My love of home is long-standing and probably inbred. My mother despises travel - her mantra being “don’t take me anywhere unless I can get home to sleep in my own bed.” My grandmother and aunt were like-minded, and when I was younger I determined to be different. I scoffed at their attitudes, which I felt were based on fear and provincialism. Jim and I did some traveling, and I congratulated myself for (eventually!) learning to fly without fear, wander around in unfamiliar cities, even spend three weeks criss-crossing the United Kingdom.
But no matter where I am, every night at dark I am struck with an unassailable bout of homesickness, a heart-wrenching longing for my comfortable chair, a hot bath in my own tub, my bed, pillow, and book to lull me to sleep. With each passing year, it becomes more difficult to over this feeling, to find an acceptable balance between the longing for home and the potential benefit of having new experiences.
Right after my son’s birth, he developed severe jaundice and was having a terribly difficult time nursing. His healthy eight pound birthweight quickly dropped to six and half pounds. The head of pediatrics was called in, and after a five minute consultation diagnosed “failure to thrive.” The doctors wanted to send me home and keep Brian in the hospital. I protested, and because this was 34 years ago and insurance companies did not have the same stranglehold on medical treatment they have today, I was allowed to remain in the hospital in an attempt to maintain nursing. Finally, after a week of being in a hospital room with two other women, a week of aching to go home with my baby, I convinced the doctor to discharge us, even though Brian still hadn’t regained much of his birthweight.
“It will all be better when we get home,” I promised him. I’m upset, I can’t eat, I’m not making any milk. I just need to go home."
When we got home that day, my mother and grandmother had been at our house all day, making fried chicken and buttermilk biscuits, macaroni-and-cheese and cherry pies - all those fat-filled Southern comfort foods that spell H-O-M-E. Within a day or two, the baby was nursing like a champ. Within two weeks, he had gained three pounds. Home worked its magic on both of us.

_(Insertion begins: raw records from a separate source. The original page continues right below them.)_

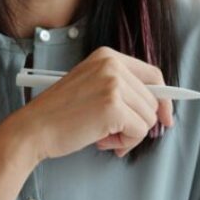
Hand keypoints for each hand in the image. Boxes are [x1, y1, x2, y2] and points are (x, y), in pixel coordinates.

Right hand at [8, 47, 172, 160]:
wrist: (34, 129)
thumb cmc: (59, 115)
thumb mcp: (92, 88)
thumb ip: (121, 91)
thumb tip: (159, 109)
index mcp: (107, 56)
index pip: (153, 74)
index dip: (163, 99)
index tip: (166, 117)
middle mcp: (112, 65)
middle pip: (153, 99)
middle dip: (138, 123)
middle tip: (111, 133)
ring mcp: (113, 84)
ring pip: (148, 117)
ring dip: (129, 135)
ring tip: (103, 136)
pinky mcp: (113, 106)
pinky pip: (140, 131)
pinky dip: (126, 143)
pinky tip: (103, 141)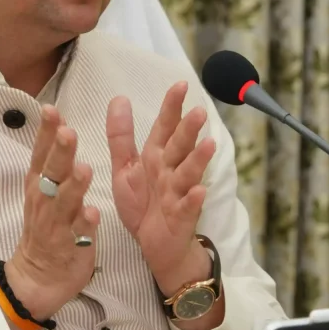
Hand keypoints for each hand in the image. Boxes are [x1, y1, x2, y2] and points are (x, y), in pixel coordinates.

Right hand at [5, 105, 99, 323]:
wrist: (37, 278)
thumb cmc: (46, 227)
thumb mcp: (44, 191)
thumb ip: (54, 162)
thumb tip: (61, 128)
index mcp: (38, 185)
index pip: (41, 154)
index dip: (45, 132)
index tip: (51, 109)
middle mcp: (44, 202)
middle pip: (51, 173)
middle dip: (59, 153)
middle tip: (68, 132)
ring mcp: (56, 225)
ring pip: (65, 203)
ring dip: (74, 186)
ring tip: (85, 169)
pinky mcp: (70, 248)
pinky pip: (79, 235)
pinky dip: (85, 225)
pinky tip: (92, 215)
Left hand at [106, 81, 215, 294]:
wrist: (153, 244)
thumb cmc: (143, 203)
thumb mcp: (125, 168)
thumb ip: (121, 136)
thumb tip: (119, 98)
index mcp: (155, 157)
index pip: (164, 127)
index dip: (171, 107)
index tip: (180, 85)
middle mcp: (169, 171)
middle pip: (179, 147)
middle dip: (189, 130)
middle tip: (199, 111)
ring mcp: (178, 193)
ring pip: (188, 172)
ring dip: (198, 159)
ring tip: (209, 144)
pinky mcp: (181, 216)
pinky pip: (188, 206)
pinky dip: (194, 198)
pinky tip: (200, 190)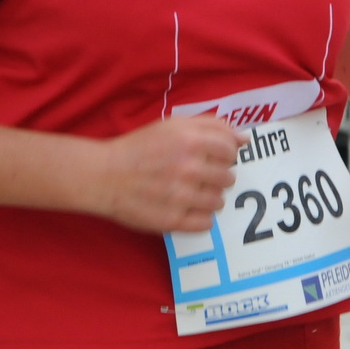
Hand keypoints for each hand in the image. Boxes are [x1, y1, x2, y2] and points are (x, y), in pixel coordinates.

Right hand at [95, 114, 241, 232]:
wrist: (105, 175)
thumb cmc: (140, 147)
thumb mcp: (173, 125)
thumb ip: (211, 126)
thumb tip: (244, 139)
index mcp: (190, 141)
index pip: (230, 150)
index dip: (223, 153)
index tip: (211, 156)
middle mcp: (189, 168)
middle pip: (228, 177)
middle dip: (215, 175)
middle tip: (196, 174)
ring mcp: (182, 197)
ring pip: (219, 201)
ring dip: (208, 196)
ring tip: (189, 191)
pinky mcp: (173, 221)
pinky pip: (206, 223)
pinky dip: (199, 216)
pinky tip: (185, 207)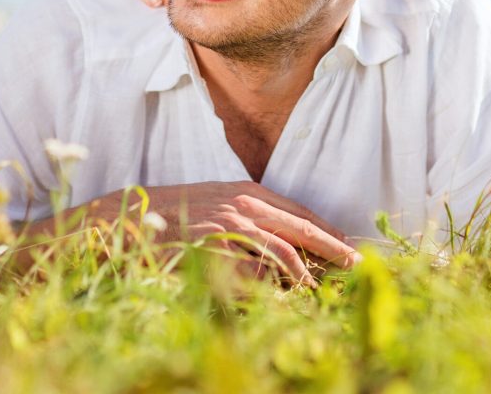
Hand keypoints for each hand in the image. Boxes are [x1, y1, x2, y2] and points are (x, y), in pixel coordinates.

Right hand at [108, 181, 360, 286]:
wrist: (133, 217)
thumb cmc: (178, 211)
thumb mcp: (218, 203)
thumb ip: (249, 216)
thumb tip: (284, 239)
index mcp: (247, 192)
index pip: (300, 212)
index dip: (328, 230)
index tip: (349, 246)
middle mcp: (244, 207)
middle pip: (302, 231)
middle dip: (334, 250)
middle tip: (357, 267)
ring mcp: (231, 230)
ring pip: (284, 256)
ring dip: (305, 277)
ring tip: (316, 292)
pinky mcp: (217, 254)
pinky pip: (255, 277)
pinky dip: (271, 290)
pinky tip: (279, 298)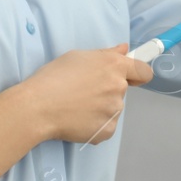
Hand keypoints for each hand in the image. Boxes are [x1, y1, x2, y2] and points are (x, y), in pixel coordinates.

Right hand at [19, 44, 153, 145]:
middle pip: (122, 89)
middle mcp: (119, 88)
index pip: (143, 71)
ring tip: (75, 105)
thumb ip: (105, 54)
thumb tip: (123, 50)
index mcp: (114, 66)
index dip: (136, 73)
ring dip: (100, 107)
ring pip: (112, 108)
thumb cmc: (53, 78)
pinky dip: (94, 124)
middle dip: (107, 89)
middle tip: (84, 91)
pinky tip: (77, 118)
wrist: (38, 107)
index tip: (131, 76)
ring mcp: (114, 110)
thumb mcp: (77, 56)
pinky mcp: (107, 130)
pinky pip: (106, 125)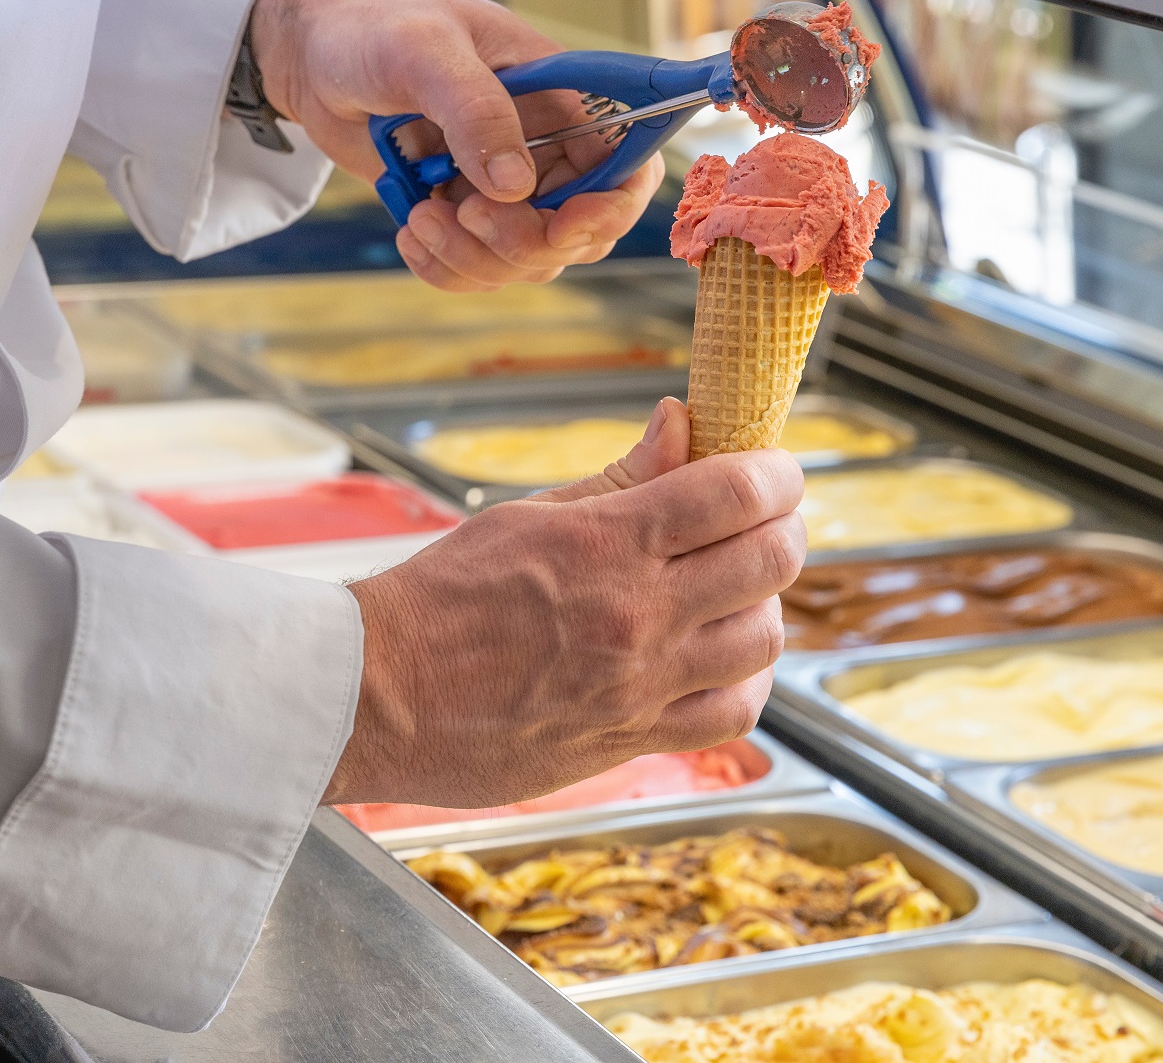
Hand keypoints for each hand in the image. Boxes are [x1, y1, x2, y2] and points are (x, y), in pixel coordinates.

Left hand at [249, 0, 661, 290]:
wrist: (312, 55)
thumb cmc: (375, 30)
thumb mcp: (425, 52)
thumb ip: (475, 110)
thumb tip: (514, 184)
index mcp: (559, 95)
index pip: (626, 161)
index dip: (611, 205)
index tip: (562, 225)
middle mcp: (544, 145)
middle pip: (578, 230)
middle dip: (524, 240)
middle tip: (462, 212)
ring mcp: (503, 185)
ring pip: (527, 259)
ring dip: (475, 257)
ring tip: (421, 217)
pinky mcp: (463, 212)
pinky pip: (479, 267)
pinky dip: (446, 266)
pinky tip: (410, 229)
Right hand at [324, 399, 804, 806]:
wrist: (379, 695)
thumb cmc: (439, 597)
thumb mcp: (528, 514)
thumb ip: (620, 477)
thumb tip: (682, 424)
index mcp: (609, 543)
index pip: (738, 491)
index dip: (775, 471)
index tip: (773, 468)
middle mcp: (638, 614)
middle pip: (771, 558)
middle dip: (783, 525)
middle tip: (765, 518)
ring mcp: (641, 683)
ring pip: (765, 637)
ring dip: (764, 603)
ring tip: (735, 588)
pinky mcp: (632, 738)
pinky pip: (732, 712)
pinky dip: (746, 680)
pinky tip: (723, 658)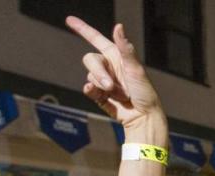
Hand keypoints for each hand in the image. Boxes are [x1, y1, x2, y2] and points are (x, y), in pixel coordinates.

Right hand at [66, 17, 164, 131]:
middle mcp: (109, 67)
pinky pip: (88, 89)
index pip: (96, 39)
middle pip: (90, 60)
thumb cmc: (144, 92)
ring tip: (118, 94)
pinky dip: (91, 91)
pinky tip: (97, 93)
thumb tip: (118, 26)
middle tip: (110, 85)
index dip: (83, 29)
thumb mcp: (136, 69)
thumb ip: (125, 49)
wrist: (143, 116)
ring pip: (90, 76)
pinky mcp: (100, 95)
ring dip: (101, 85)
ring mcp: (104, 81)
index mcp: (117, 57)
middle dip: (98, 72)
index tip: (70, 20)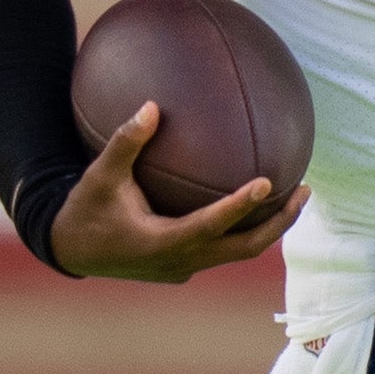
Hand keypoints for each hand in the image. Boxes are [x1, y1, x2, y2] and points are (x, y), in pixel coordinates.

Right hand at [49, 102, 307, 282]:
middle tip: (305, 191)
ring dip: (269, 228)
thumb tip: (152, 105)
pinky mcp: (183, 267)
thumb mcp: (99, 175)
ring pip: (239, 252)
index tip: (269, 182)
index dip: (241, 206)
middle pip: (245, 248)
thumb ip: (125, 142)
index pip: (212, 225)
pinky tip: (257, 202)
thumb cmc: (85, 209)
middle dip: (279, 223)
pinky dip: (245, 229)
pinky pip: (224, 249)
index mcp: (163, 243)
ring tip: (296, 195)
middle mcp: (181, 262)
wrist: (70, 250)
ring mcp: (184, 268)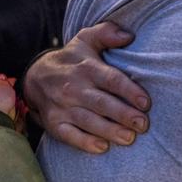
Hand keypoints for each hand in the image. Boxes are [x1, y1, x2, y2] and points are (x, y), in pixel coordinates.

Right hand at [23, 22, 150, 152]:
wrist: (35, 76)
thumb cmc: (72, 59)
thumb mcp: (86, 40)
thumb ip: (107, 33)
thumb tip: (129, 36)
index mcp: (86, 68)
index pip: (111, 79)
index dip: (129, 91)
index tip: (146, 103)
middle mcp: (74, 88)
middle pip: (101, 103)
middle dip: (123, 114)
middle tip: (143, 124)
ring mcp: (62, 107)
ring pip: (88, 121)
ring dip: (109, 131)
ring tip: (129, 138)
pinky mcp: (54, 123)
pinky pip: (69, 135)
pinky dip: (84, 142)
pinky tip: (102, 148)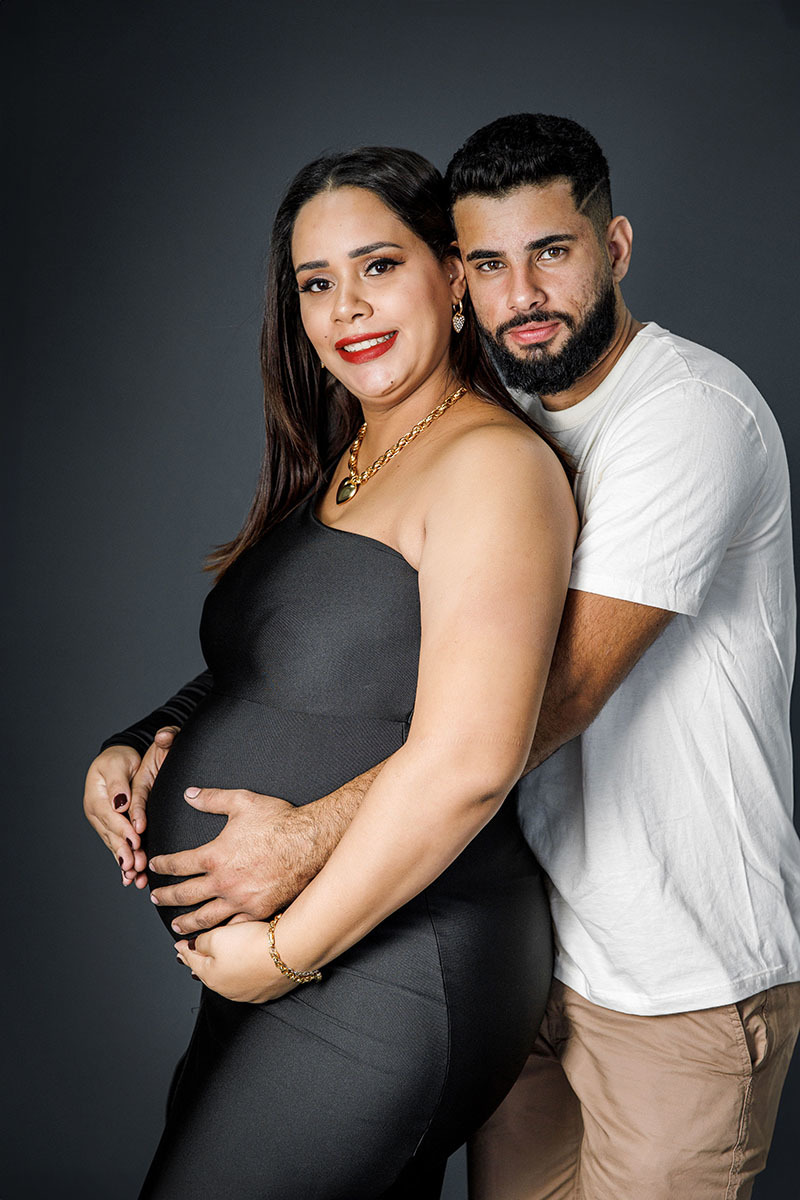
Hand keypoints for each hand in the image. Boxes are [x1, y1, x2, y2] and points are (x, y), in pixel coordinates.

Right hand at [83, 726, 178, 887]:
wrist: (117, 759)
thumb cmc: (118, 759)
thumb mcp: (117, 765)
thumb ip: (117, 784)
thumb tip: (119, 803)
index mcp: (96, 799)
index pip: (110, 817)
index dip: (123, 829)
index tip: (136, 840)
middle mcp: (97, 814)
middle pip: (111, 835)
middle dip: (125, 851)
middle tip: (137, 866)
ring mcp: (102, 823)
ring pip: (114, 845)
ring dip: (125, 861)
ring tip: (136, 876)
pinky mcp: (111, 828)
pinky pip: (117, 846)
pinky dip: (123, 861)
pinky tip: (130, 877)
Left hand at [149, 788, 317, 934]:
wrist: (310, 842)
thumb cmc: (279, 821)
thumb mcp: (242, 801)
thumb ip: (212, 798)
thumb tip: (190, 794)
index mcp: (215, 855)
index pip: (178, 864)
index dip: (162, 865)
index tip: (154, 866)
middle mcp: (223, 882)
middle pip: (185, 894)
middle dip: (166, 896)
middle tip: (155, 898)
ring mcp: (240, 900)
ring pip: (205, 916)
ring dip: (186, 921)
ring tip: (176, 926)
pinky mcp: (258, 911)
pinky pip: (232, 927)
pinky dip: (219, 934)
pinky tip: (212, 937)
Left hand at [175, 922, 297, 1002]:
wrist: (288, 952)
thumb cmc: (253, 944)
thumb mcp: (216, 936)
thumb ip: (200, 942)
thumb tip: (191, 947)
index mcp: (211, 976)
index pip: (191, 961)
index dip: (184, 950)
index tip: (179, 946)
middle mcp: (228, 990)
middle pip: (210, 972)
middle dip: (202, 963)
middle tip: (194, 956)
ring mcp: (249, 993)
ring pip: (231, 979)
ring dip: (225, 970)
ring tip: (220, 962)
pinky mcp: (269, 991)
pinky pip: (251, 981)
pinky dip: (246, 973)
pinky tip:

Last Sunday as our plane headed west toward Michigan I felt myself becoming more and more energized with each passing mile. Despite only three hours of fitful sleep the night before, I was wide awake and excited. Although Jim crashed on the sofa exhausted and travel weary, I arrived home with abundant energy, spent the day putting everything back in order, catching up on e-mails, planning for the week ahead, cooking dinner, enjoying a movie on television. I reveled in a hot bath in my garden tub, the warm blankets on my bed, my favorite fluffy pillow, and a book.
These days it seems that home calls to me as it never has before. Perhaps it’s because I have become so enamored of this new house, this new neighborhood, because I sigh with pure delight each time I walk in the door and know this beautiful place is my home. Perhaps it’s because I feel a need to be closer than ever to my mother, who becomes more frail with each passing day and depends on the security of my nearby presence. Perhaps it’s because I need the sense of constancy and permanence offered in daily routines, which in some ways have taken on the essence of sacred rituals. Morning coffee. Walks. Reading and writing. Bath, books, bed.
“There is nothing like staying at home for real comfort,” Jane Austen wrote. Whatever the reason, I will no longer apologize for my lack of interest in traveling or for my desire to be home. For me at this point in my life, there is no place like it.